**TRY IT:** For each line in the data that includes "δείτε", make a copy.

**DATA FOR ANALYSIS:**
====

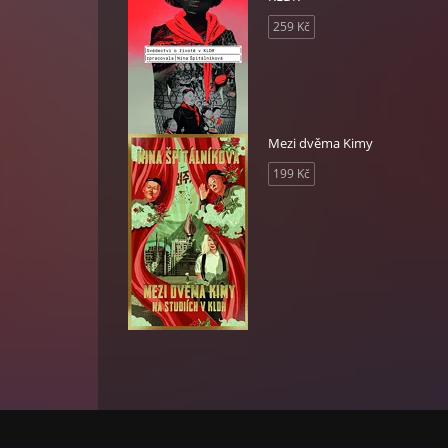
259 Kč
Mezi dvěma Kimy
199 Kč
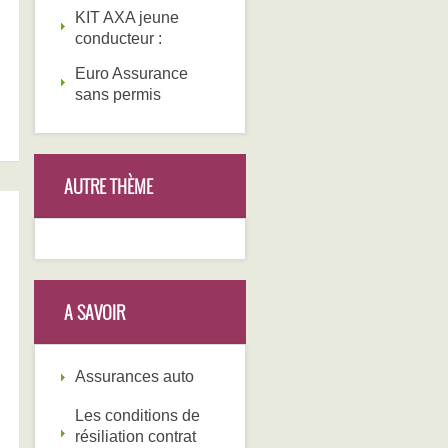
KIT AXA jeune
conducteur :
Euro Assurance
sans permis
AUTRE THÈME
A SAVOIR
Assurances auto
Les conditions de
résiliation contrat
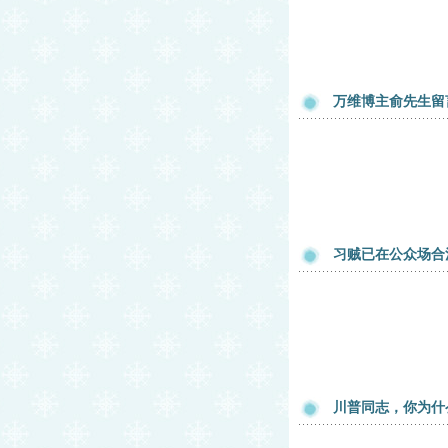
万维博主俞先生留
习贼已在公众场合
川普同志，你为什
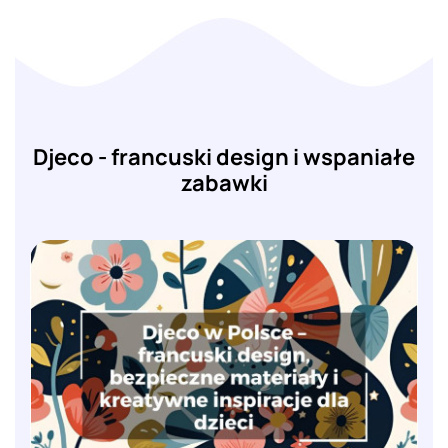
Djeco - francuski design i wspaniałe
zabawki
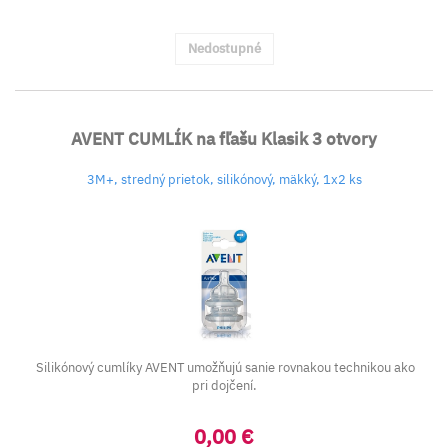
Nedostupné
AVENT CUMLÍK na fľašu Klasik 3 otvory
3M+, stredný prietok, silikónový, mäkký, 1x2 ks
Silikónový cumlíky AVENT umožňujú sanie rovnakou technikou ako
pri dojčení.
0,00 €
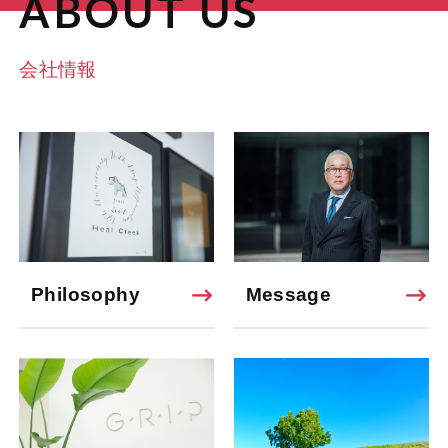
ABOUT US
会社情報
Philosophy
Message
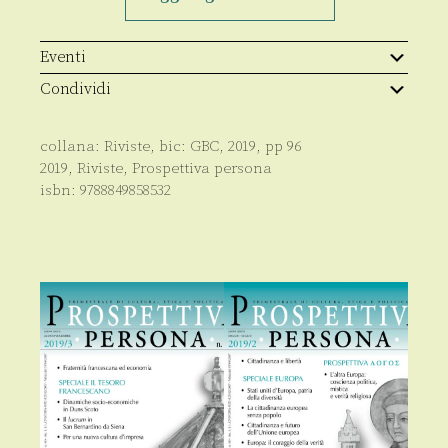
n.107/2019
quantità
Eventi
Condividi
collana:
Riviste
, bic:
GBC
,
2019
, pp
96
2019
,
Riviste
,
Prospettiva persona
isbn:
9788849858532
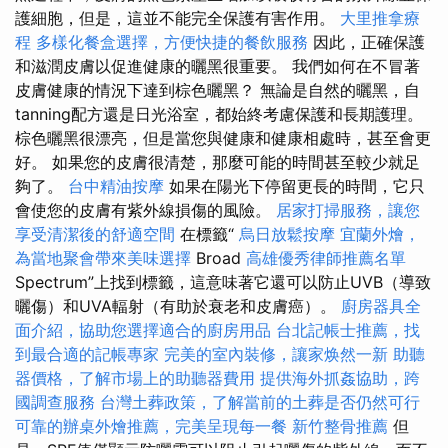
護細胞，但是，這並不能完全保護有害作用。
大里推拿療
程
多樣化餐盒選擇，方便快捷的餐飲服務
因此，正確保護
和滋潤皮膚以促​​進健康的曬黑很重要。 我們如何在不冒著
皮膚健康的情況下達到棕色曬黑？ 無論是自然的曬黑，自
tanning配方還是日光浴室，都始終考慮保護和長期護理。
棕色曬黑很漂亮，但是當您與健康和健康相處時，甚至會更
好。 如果您的皮膚很清楚，那麼可能的時間甚至較少就足
夠了。
台中精油按摩
如果在陽光下停留更長的時間，它只
會使您的皮膚有紫外線損傷的風險。
居家打掃服務，讓您
享受清潔後的舒適空間
在標籤“
烏日放鬆按摩
宜蘭外燴，
為當地聚會帶來美味選擇
Broad
高雄優秀律師推薦名單
Spectrum”上找到標籤，這意味著它還可以防止UVB（導致
曬傷）和UVA輻射（有助於衰老和皮膚癌）。
廚房器具全
面介紹，協助您選擇適合的廚房用品
台北記帳士推薦，找
到最合適的記帳專家
完美的室內裝修，讓家焕然一新
助聽
器價格，了解市場上的助聽器費用
提供海外抓姦協助，跨
國調查服務
台灣土葬政策，了解當前的土葬是否仍然可行
可靠的辦桌外燴推薦，完美呈現每一餐
新竹整骨推薦
但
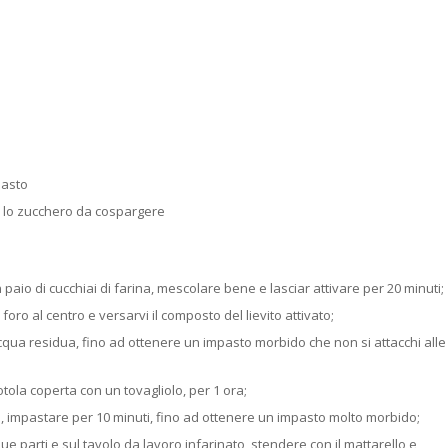
pasto
on lo zucchero da cospargere
n paio di cucchiai di farina, mescolare bene e lasciar attivare per 20 minuti;
foro al centro e versarvi il composto del lievito attivato;
qua residua, fino ad ottenere un impasto morbido che non si attacchi alle
otola coperta con un tovagliolo, per 1 ora;
, impastare per 10 minuti, fino ad ottenere un impasto molto morbido;
 due parti e sul tavolo da lavoro infarinato, stendere con il mattarello e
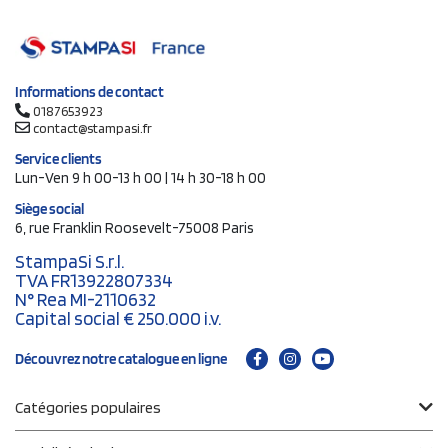
Informations de contact
0187653923
contact@stampasi.fr
Service clients
Lun-Ven 9 h 00-13 h 00 | 14 h 30-18 h 00
Siège social
6, rue Franklin Roosevelt-75008 Paris
StampaSi S.r.l.
TVA FR13922807334
N° Rea MI-2110632
Capital social € 250.000 i.v.
Découvrez notre catalogue en ligne
Catégories populaires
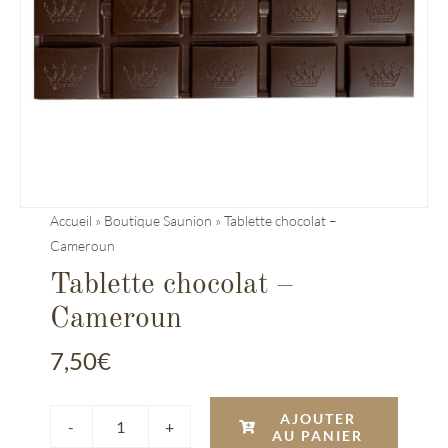
Entreprises
Saunion
Accueil
»
Boutique Saunion
»
Tablette chocolat –
Cameroun
Tablette chocolat –
Cameroun
7,50
€
AJOUTER
AU PANIER
quantité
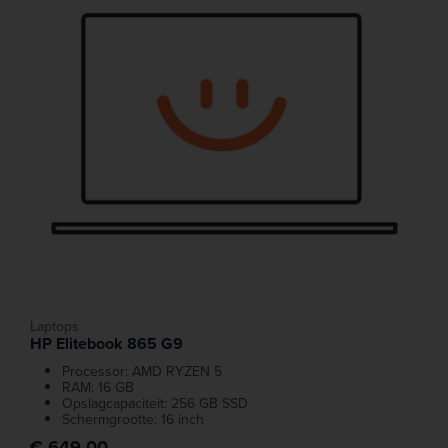
Laptops
HP Elitebook 865 G9
Processor: AMD RYZEN 5
RAM: 16 GB
Opslagcapaciteit: 256 GB SSD
Schermgrootte: 16 inch
€ 649,00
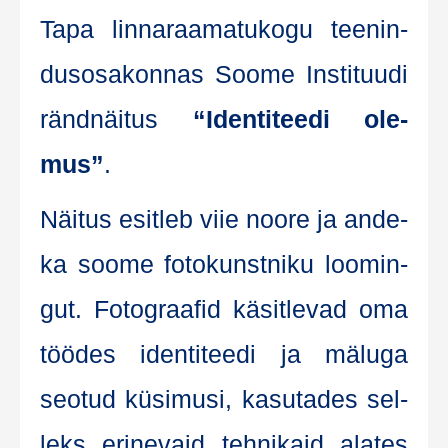
Tapa lin­na­raa­ma­tu­ko­gu tee­nin­
dus­osa­kon­nas Soo­me Ins­tituu­di
ränd­näi­tus
“Iden­ti­teedi ole­
mus”
.
Näi­tus esit­leb viie noo­re ja ande­
ka soo­me foto­kunst­ni­ku loo­min­
gut. Fotograa­fid käsit­le­vad oma
töö­des iden­ti­teedi ja mälu­ga
seo­tud küsi­mu­si, kasu­ta­des sel­
leks eri­ne­vaid teh­ni­ka­id ala­tes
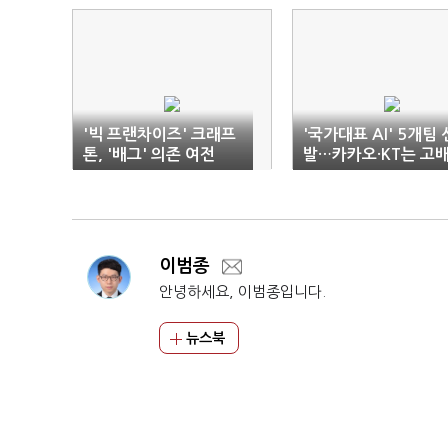
'빅 프랜차이즈' 크래프
'국가대표 AI' 5개팀 
톤, '배그' 의존 여전
발…카카오·KT는 고
이범종
안녕하세요, 이범종입니다.
뉴스북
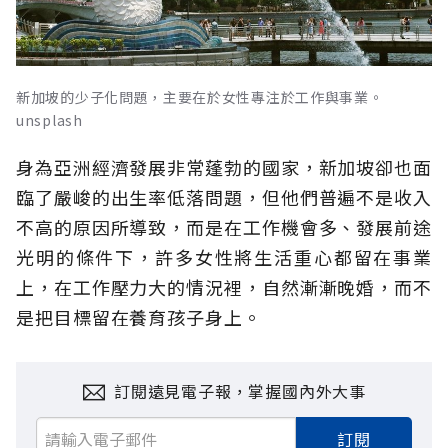
新加坡的少子化問題，主要在於女性專注於工作與事業。
unsplash
身為亞洲經濟發展非常蓬勃的國家，新加坡卻也面
臨了嚴峻的出生率低落問題，但他們普遍不是收入
不高的原因所導致，而是在工作機會多、發展前途
光明的條件下，許多女性將生活重心都留在事業
上，在工作壓力大的情況裡，自然漸漸晚婚，而不
是把目標留在養育孩子身上。
訂閱遠見電子報，掌握國內外大事
訂閱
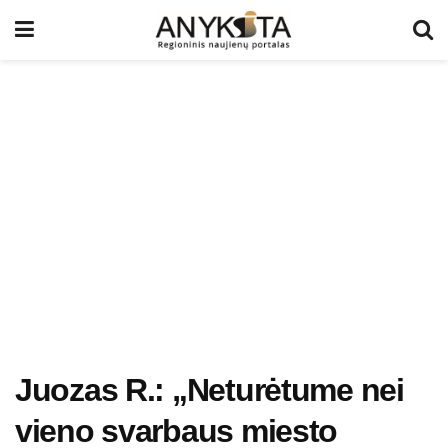
Juozas R.: „Neturėtume nei
vieno svarbaus miesto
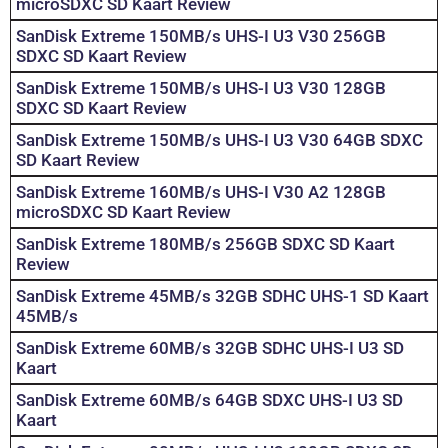
microSDXC SD Kaart Review
SanDisk Extreme 150MB/s UHS-I U3 V30 256GB
SDXC SD Kaart Review
SanDisk Extreme 150MB/s UHS-I U3 V30 128GB
SDXC SD Kaart Review
SanDisk Extreme 150MB/s UHS-I U3 V30 64GB SDXC
SD Kaart Review
SanDisk Extreme 160MB/s UHS-I V30 A2 128GB
microSDXC SD Kaart Review
SanDisk Extreme 180MB/s 256GB SDXC SD Kaart
Review
SanDisk Extreme 45MB/s 32GB SDHC UHS-1 SD Kaart
45MB/s
SanDisk Extreme 60MB/s 32GB SDHC UHS-I U3 SD
Kaart
SanDisk Extreme 60MB/s 64GB SDXC UHS-I U3 SD
Kaart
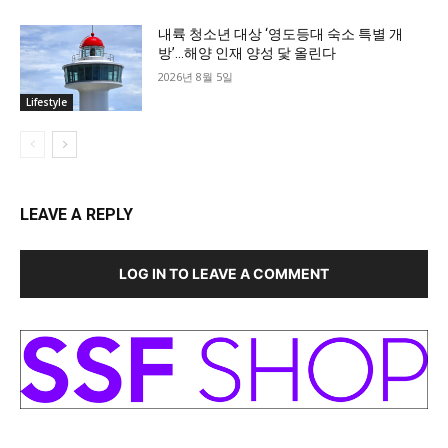
내륙 청소년 대상 ‘영도등대 숙소 특별 개
방’…해양 인재 양성 닻 올린다
2026년 8월 5일
Lifestyle
LEAVE A REPLY
LOG IN TO LEAVE A COMMENT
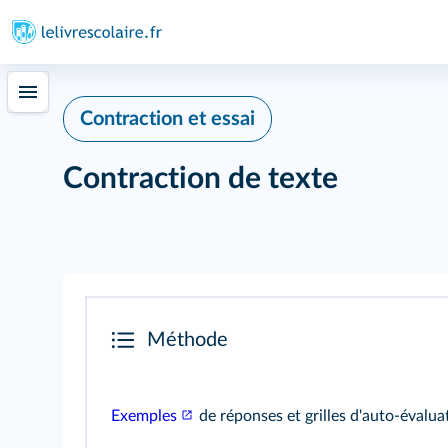
Contraction et essai
Contraction de texte
Méthode
Exemples
de réponses et grilles d'auto-évalua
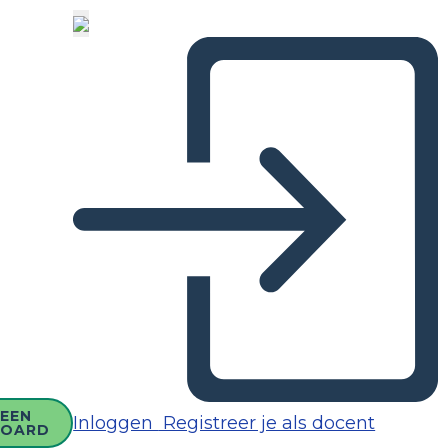
EEN
Inloggen
Registreer je als docent
BOARD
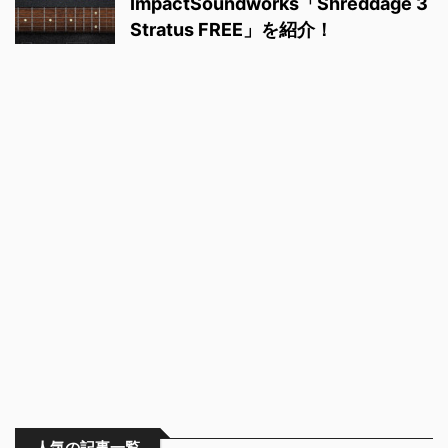
ImpactSoundworks「Shreddage 3
Stratus FREE」を紹介！
人気の記事一覧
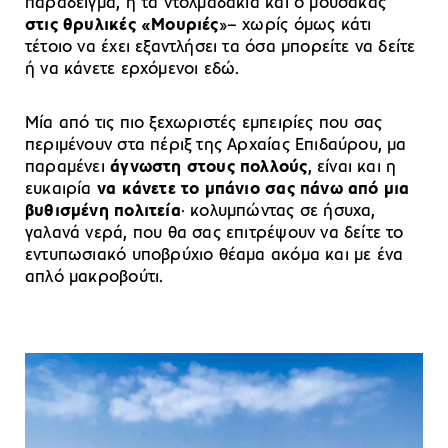
παράδειγμα, ή τα ντολμαδάκια και ο μουσακάς
στις θρυλικές «Μουριές
»– χωρίς όμως κάτι
τέτοιο να έχει εξαντλήσει τα όσα μπορείτε να δείτε
ή να κάνετε ερχόμενοι εδώ.
Μία από τις πιο ξεχωριστές εμπειρίες που σας
περιμένουν στα πέριξ της Αρχαίας Επιδαύρου, μα
παραμένει
άγνωστη στους πολλούς
, είναι και η
ευκαιρία
να κάνετε το μπάνιο σας πάνω από μια
βυθισμένη πολιτεία
· κολυμπώντας σε ήσυχα,
γαλανά νερά, που θα σας επιτρέψουν να δείτε το
εντυπωσιακό υποβρύχιο θέαμα ακόμα και με ένα
απλό μακροβούτι.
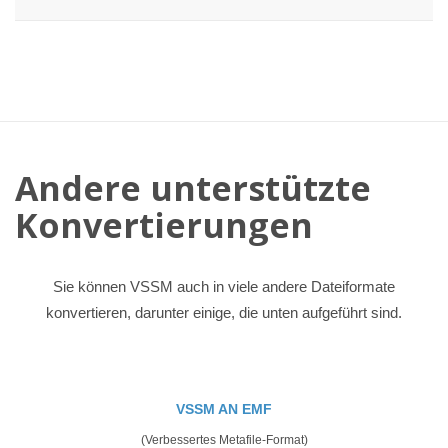
Andere unterstützte
Konvertierungen
Sie können VSSM auch in viele andere Dateiformate
konvertieren, darunter einige, die unten aufgeführt sind.
VSSM AN EMF
(Verbessertes Metafile-Format)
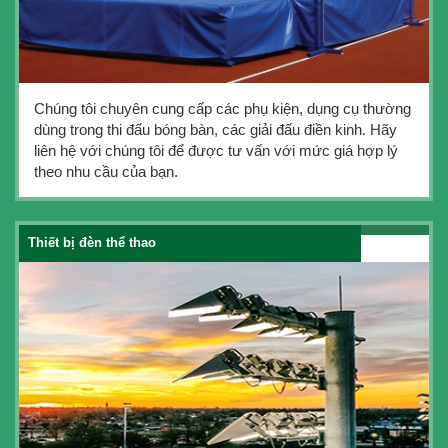
Chúng tôi chuyên cung cấp các phụ kiện, dụng cụ thường
dùng trong thi đấu bóng bàn, các giải đấu điền kinh. Hãy
liên hệ với chúng tôi để được tư vấn với mức giá hợp lý
theo nhu cầu của bạn.
Thiết bị đèn thể thao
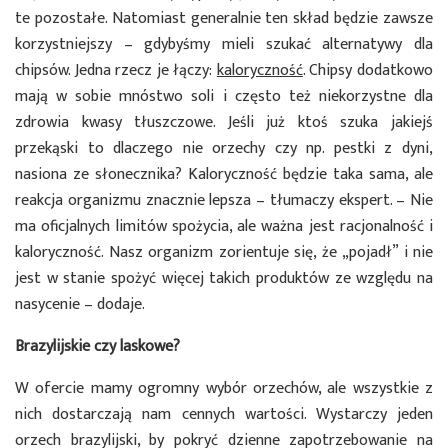
te pozostałe. Natomiast generalnie ten skład będzie zawsze
korzystniejszy – gdybyśmy mieli szukać alternatywy dla
chipsów. Jedna rzecz je łączy:
kaloryczność
. Chipsy dodatkowo
mają w sobie mnóstwo soli i często też niekorzystne dla
zdrowia kwasy tłuszczowe. Jeśli już ktoś szuka jakiejś
przekąski to dlaczego nie orzechy czy np. pestki z dyni,
nasiona ze słonecznika? Kaloryczność będzie taka sama, ale
reakcja organizmu znacznie lepsza – tłumaczy ekspert. – Nie
ma oficjalnych limitów spożycia, ale ważna jest racjonalność i
kaloryczność. Nasz organizm zorientuje się, że „pojadł” i nie
jest w stanie spożyć więcej takich produktów ze względu na
nasycenie – dodaje.
Brazylijskie czy laskowe?
W ofercie mamy ogromny wybór orzechów, ale wszystkie z
nich dostarczają nam cennych wartości. Wystarczy jeden
orzech brazylijski, by pokryć dzienne zapotrzebowanie na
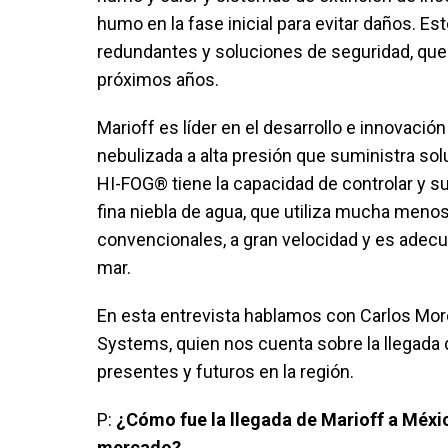
humo en la fase inicial para evitar daños. Est
redundantes y soluciones de seguridad, que
próximos años.
Marioff es líder en el desarrollo e innovaci
nebulizada a alta presión que suministra so
HI-FOG® tiene la capacidad de controlar y s
fina niebla de agua, que utiliza mucha meno
convencionales, a gran velocidad y es adecua
mar.
En esta entrevista hablamos con Carlos Moret
Systems, quien nos cuenta sobre la llegada
presentes y futuros en la región.
P:
¿Cómo fue la llegada de Marioff a México
mercado?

====

**ANSWER BOX:**
τέτοιο να έχει εξαντλήσει τα όσα μπορείτε να δείτε
γαλανά νερά, που θα σας επιτρέψουν να δείτε το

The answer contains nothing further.